Der Arzt diagnostiziert, behandelt und verschreibt – die Krankenkasse prüft die Rechnung und bezahlt. Diese Arbeitsteilung soll aufgebrochen werden, eine Änderung im Gesetz machts möglich. Demnach dürfen die Krankenkassen ab Juli 2026 Abrechnungsdaten nutzen, um persönliche Empfehlungen auszusprechen. Erste Erfahrungen sind vielversprechend, wie zwei Beispiele zeigen.
Mehr Vorsorge für chronisch Kranke – Beispiel Diabetes
Die Krankenkasse sieht aufgrund der Medikamentenrechnungen, ob jemand an Diabetes leidet. Bei Betroffenen kommt es im Laufe der Zeit oft zu Begleiterkrankungen, die Augen oder Füsse betreffen. Neu könnte die Krankenkasse eine Diabetikerin regelmässig daran erinnern, zum Augenarzt oder zur Podologin zu gehen. So werden Probleme frühzeitig erkannt und aufwendige Eingriffe möglichst vermieden.
Fragen Sie Ihren Arzt oder Apotheker – Beispiel Generika
Die Forschungsstelle der Krankenkasse CSS hat einen Versuch mit Zehntausenden Versicherten ausgewertet: Personen, die Originalmedikamente in Rechnung gestellt hatten, für die es verschiedene Nachahmerpräparate gab, erhielten einen Brief: mit einer Liste der günstigeren Generika und dem Vorschlag, dies mit der Ärztin oder dem Apotheker zu besprechen.

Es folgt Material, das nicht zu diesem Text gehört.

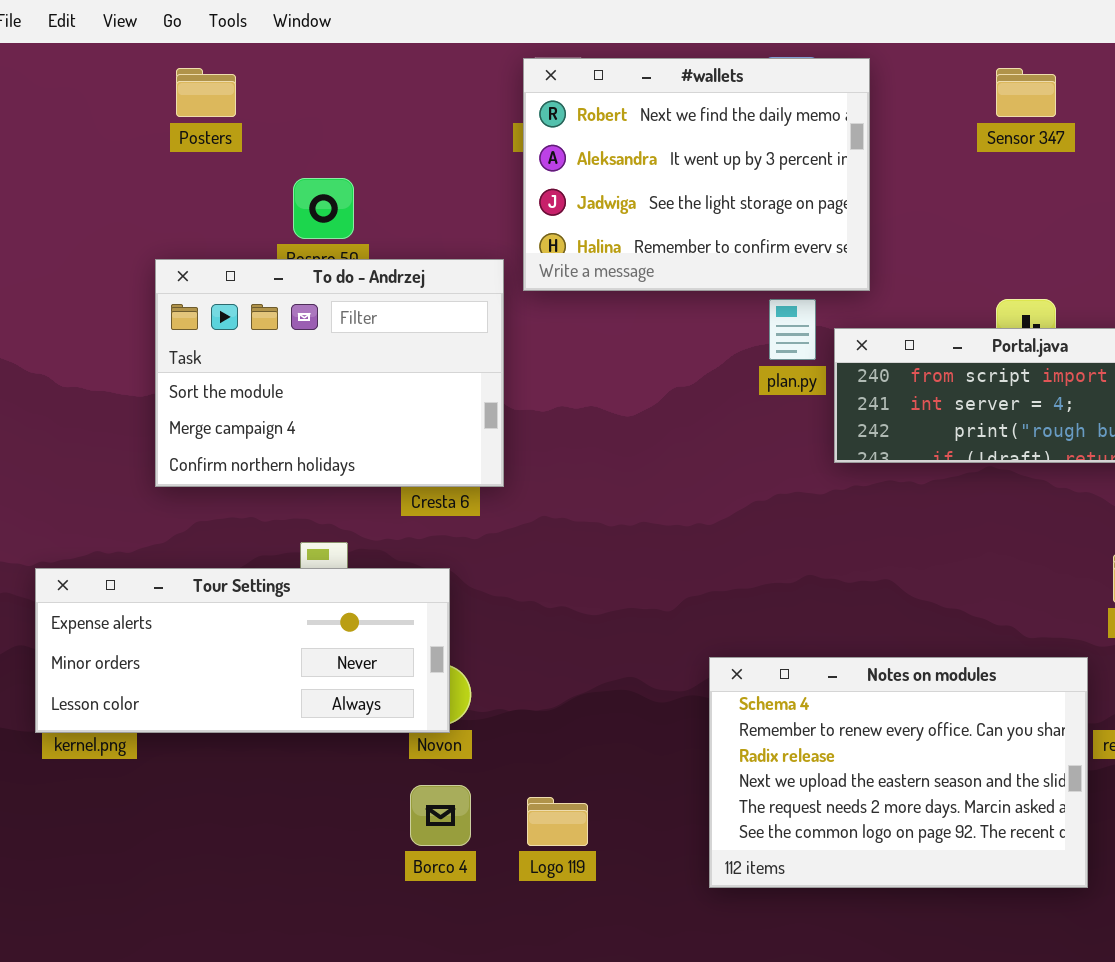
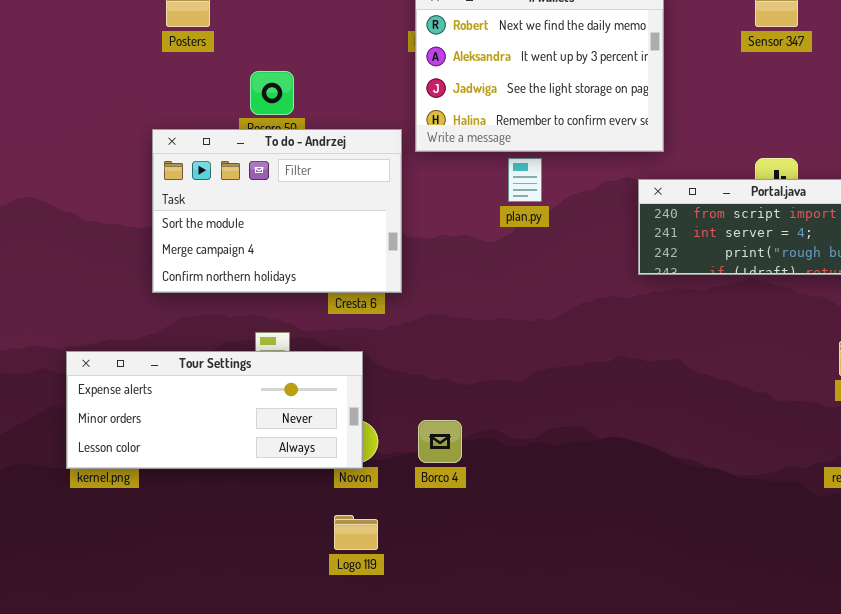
plan.py: [769,299,816,360] -> [508,158,542,202], moved
Notes on modules: [709,657,1088,888] -> none, closed
Borco 4: [410,785,471,846] -> [418,420,462,463], moved
Logo 119: [527,797,588,846] -> [334,515,378,550], moved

Die Angeschriebenen nutzten daraufhin viel häufiger Generika. Der Anteil sei um 30 Prozent gestiegen, sagt Forschungsleiter Christian Schmid, die CSS habe so jedes Jahr gegen drei Mio. Franken einsparen können.

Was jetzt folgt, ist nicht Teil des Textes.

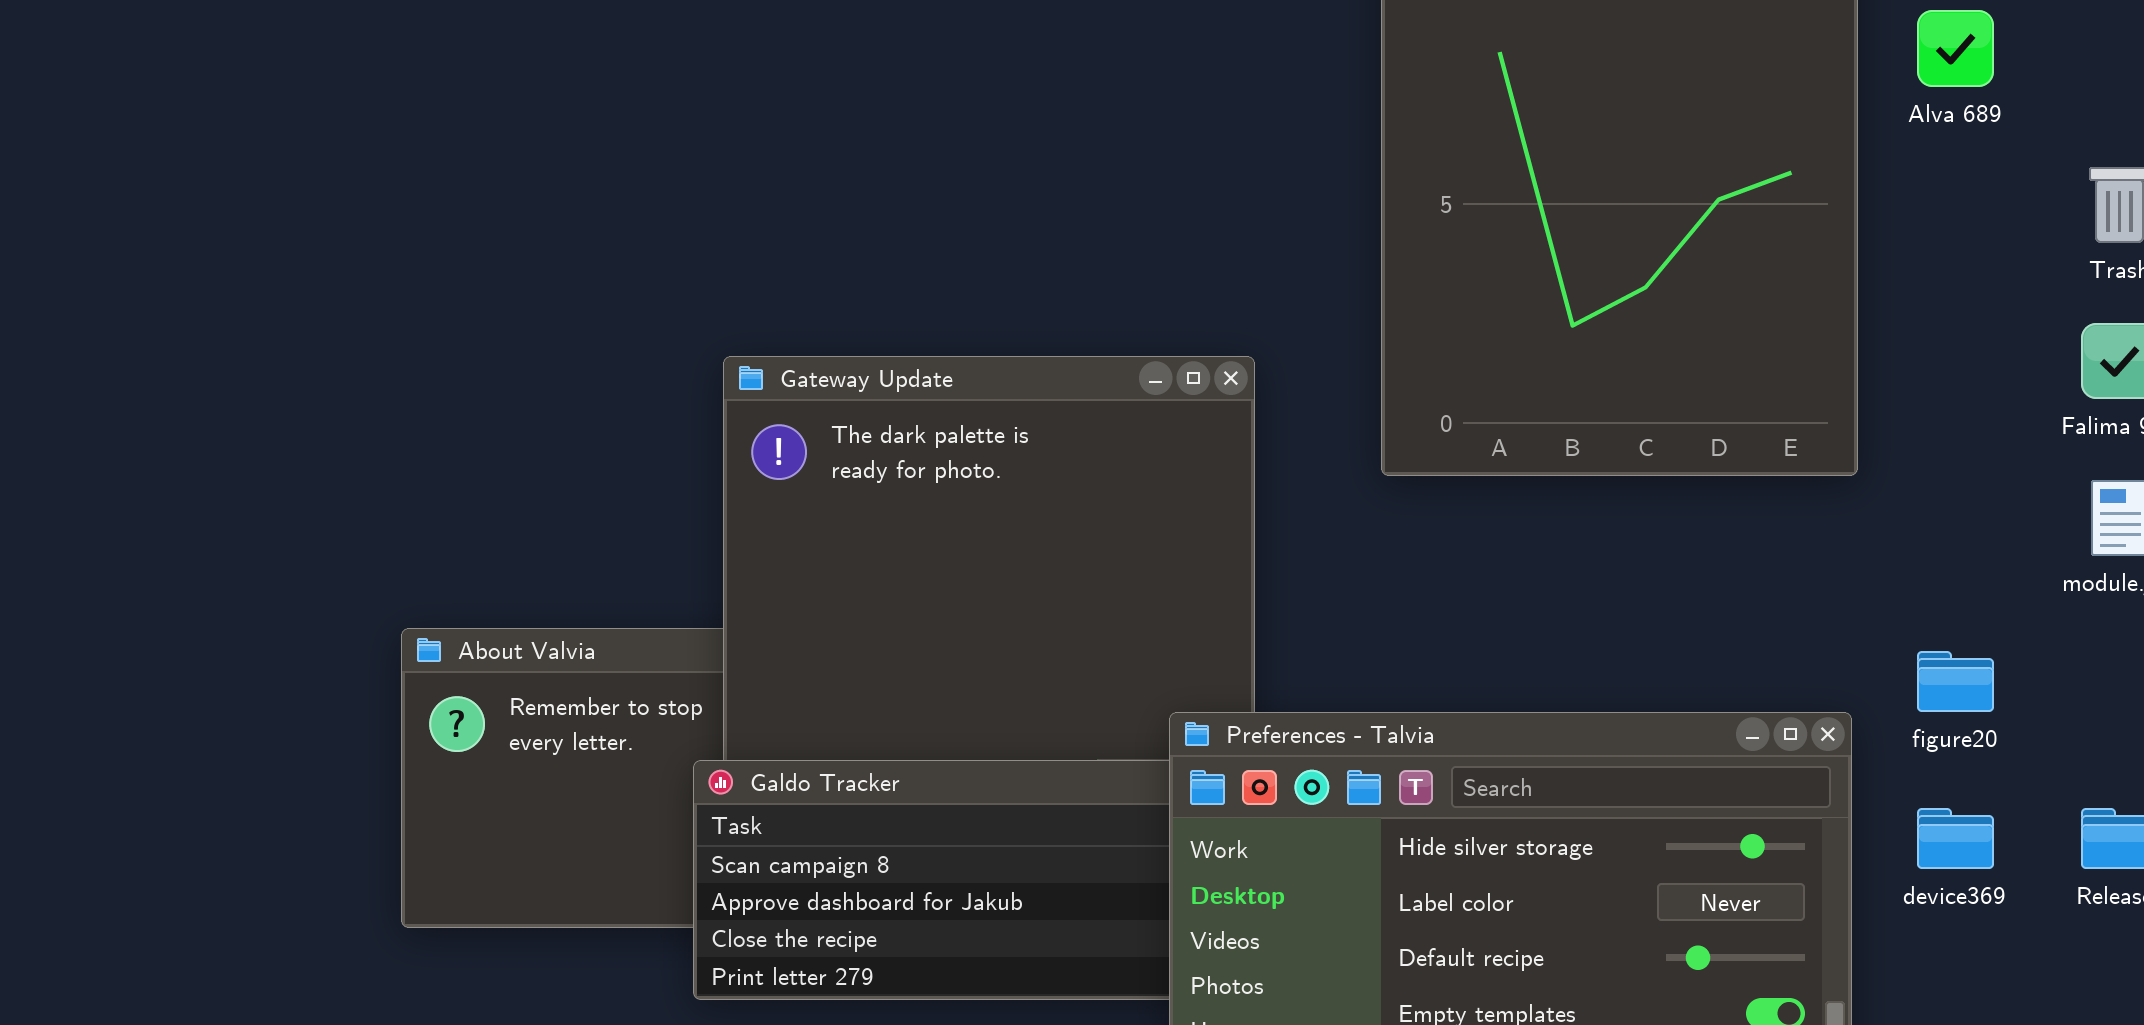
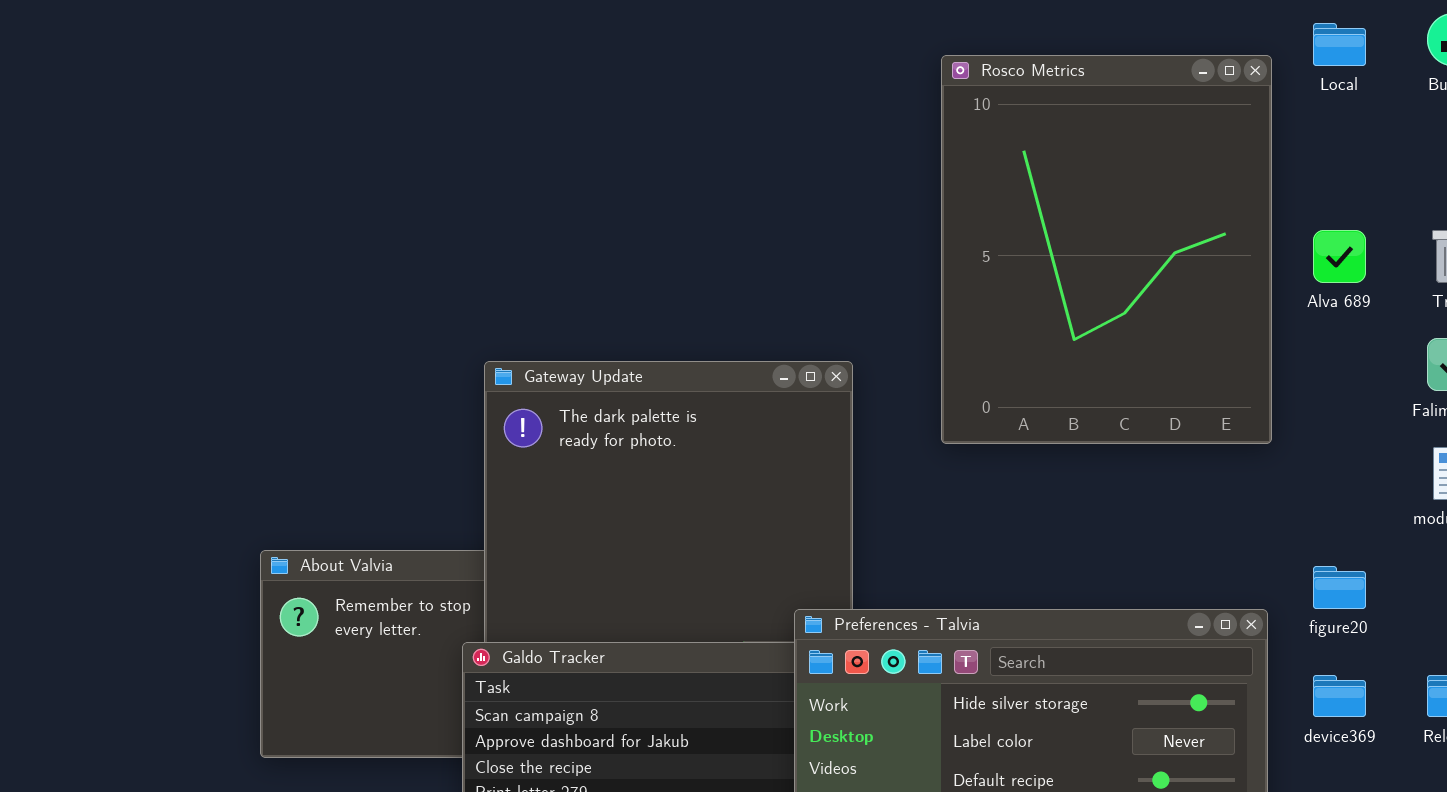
Alva 689: [1917,10,1994,87] -> [1313,230,1366,283], moved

Auch wenn das nur ein Bruchteil der gesamten Medikamentenkosten in der Grundversicherung ist: Weniger Ausgaben heisst tiefere Kosten heisst im Endeffekt tiefere Prämien.
Informierte Versicherte treffen bessere Entscheidungen
Gesundheitsökonom Schmid erhofft sich jedoch mehr. Es gehe ihm darum, die Informationsasymmetrie zwischen Arzt und Patient auszugleichen. Die Krankenkasse hat mitunter mehr Informationen als der einzelne Arzt. Sie kennt zwar keine genauen Diagnosen oder Verschreibungen, aber sie sieht, was wo abgerechnet wurde. Sie hat die Übersicht über sämtliche Behandlungen über einen langen Zeitraum. Diese Daten sollten gezielt und als Ergänzung genutzt werden, findet er.

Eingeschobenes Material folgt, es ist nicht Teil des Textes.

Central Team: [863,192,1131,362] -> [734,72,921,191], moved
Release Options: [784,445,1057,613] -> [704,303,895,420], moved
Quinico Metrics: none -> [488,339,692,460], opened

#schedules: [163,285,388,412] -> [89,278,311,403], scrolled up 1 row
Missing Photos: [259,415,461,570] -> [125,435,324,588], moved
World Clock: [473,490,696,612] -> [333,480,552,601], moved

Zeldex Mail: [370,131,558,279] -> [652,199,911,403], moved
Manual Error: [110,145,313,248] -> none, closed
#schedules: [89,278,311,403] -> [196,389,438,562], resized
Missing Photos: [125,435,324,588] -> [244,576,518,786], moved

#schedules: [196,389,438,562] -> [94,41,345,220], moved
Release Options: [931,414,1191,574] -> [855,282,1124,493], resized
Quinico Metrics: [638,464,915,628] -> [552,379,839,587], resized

Die Angst vor dem gläsernen Patienten
Felix Wettstein von der Schweizerischen Patientenorganisation SPO ist nur teilweise einverstanden: Wenn es darum gehe, Doppelspurigkeiten oder Mehrfachbehandlungen zu vermeiden, sehe er in der neuen Regelung eine Chance. Gleichzeitig befürchtet er eine Aufweichung des Datenschutzes zuungunsten der Versicherten. Seine Forderung: Die Krankenkasse müsse die Zustimmung der Versicherten regelmässig einholen. Ausserdem dürften Daten der Grundversicherung nicht genutzt werden, um Zusatzversicherungen anzupreisen. Heute ist das nicht erlaubt. Aber der Patientenschützer befürchtet, dass die strikte Trennung mit der neuen Regelung aufgeweicht werden könnte.
Die Gesetzesänderung betrifft einen einzigen Gesetzesartikel. Der Spielraum, den die Krankenkassen dadurch erhalten, ist eng begrenzt. Viel dürfte letzten Endes davon abhängen, wie die Versicherer die neuen Möglichkeiten nutzen und ob die Massnahmen langfristig etwas zur Dämpfung des Kostenanstiegs beitragen.